Extracted data entries
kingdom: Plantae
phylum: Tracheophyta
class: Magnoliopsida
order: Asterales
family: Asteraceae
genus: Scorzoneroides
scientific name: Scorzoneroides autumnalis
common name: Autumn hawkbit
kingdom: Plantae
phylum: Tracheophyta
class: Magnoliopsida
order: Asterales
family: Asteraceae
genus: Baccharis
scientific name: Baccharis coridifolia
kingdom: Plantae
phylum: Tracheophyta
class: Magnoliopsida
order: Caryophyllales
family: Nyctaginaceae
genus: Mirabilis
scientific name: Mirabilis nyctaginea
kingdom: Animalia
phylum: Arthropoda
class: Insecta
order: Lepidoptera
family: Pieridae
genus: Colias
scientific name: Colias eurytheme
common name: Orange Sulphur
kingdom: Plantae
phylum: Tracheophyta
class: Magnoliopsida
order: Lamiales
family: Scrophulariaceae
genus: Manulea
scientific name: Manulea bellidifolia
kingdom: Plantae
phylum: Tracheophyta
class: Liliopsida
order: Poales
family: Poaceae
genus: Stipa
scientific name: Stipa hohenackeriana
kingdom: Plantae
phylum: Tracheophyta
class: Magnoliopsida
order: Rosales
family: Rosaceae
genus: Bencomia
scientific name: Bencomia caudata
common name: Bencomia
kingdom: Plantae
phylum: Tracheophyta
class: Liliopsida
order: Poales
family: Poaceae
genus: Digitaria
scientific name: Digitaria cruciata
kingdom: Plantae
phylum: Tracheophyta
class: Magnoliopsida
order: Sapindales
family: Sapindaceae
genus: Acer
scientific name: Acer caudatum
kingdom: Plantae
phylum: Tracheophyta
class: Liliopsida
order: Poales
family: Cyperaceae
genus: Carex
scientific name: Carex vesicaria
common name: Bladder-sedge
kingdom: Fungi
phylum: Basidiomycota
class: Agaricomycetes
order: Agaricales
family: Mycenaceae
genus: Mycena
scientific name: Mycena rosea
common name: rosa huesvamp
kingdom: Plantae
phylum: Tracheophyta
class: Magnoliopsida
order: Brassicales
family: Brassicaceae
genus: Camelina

What is expected » Write out all the items again, switching every "common name" to "vernacular name" and leaving everything else unchanged.

Result »
kingdom: Plantae
phylum: Tracheophyta
class: Magnoliopsida
order: Asterales
family: Asteraceae
genus: Scorzoneroides
scientific name: Scorzoneroides autumnalis
vernacular name: Autumn hawkbit
kingdom: Plantae
phylum: Tracheophyta
class: Magnoliopsida
order: Asterales
family: Asteraceae
genus: Baccharis
scientific name: Baccharis coridifolia
kingdom: Plantae
phylum: Tracheophyta
class: Magnoliopsida
order: Caryophyllales
family: Nyctaginaceae
genus: Mirabilis
scientific name: Mirabilis nyctaginea
kingdom: Animalia
phylum: Arthropoda
class: Insecta
order: Lepidoptera
family: Pieridae
genus: Colias
scientific name: Colias eurytheme
vernacular name: Orange Sulphur
kingdom: Plantae
phylum: Tracheophyta
class: Magnoliopsida
order: Lamiales
family: Scrophulariaceae
genus: Manulea
scientific name: Manulea bellidifolia
kingdom: Plantae
phylum: Tracheophyta
class: Liliopsida
order: Poales
family: Poaceae
genus: Stipa
scientific name: Stipa hohenackeriana
kingdom: Plantae
phylum: Tracheophyta
class: Magnoliopsida
order: Rosales
family: Rosaceae
genus: Bencomia
scientific name: Bencomia caudata
vernacular name: Bencomia
kingdom: Plantae
phylum: Tracheophyta
class: Liliopsida
order: Poales
family: Poaceae
genus: Digitaria
scientific name: Digitaria cruciata
kingdom: Plantae
phylum: Tracheophyta
class: Magnoliopsida
order: Sapindales
family: Sapindaceae
genus: Acer
scientific name: Acer caudatum
kingdom: Plantae
phylum: Tracheophyta
class: Liliopsida
order: Poales
family: Cyperaceae
genus: Carex
scientific name: Carex vesicaria
vernacular name: Bladder-sedge
kingdom: Fungi
phylum: Basidiomycota
class: Agaricomycetes
order: Agaricales
family: Mycenaceae
genus: Mycena
scientific name: Mycena rosea
vernacular name: rosa huesvamp
kingdom: Plantae
phylum: Tracheophyta
class: Magnoliopsida
order: Brassicales
family: Brassicaceae
genus: Camelina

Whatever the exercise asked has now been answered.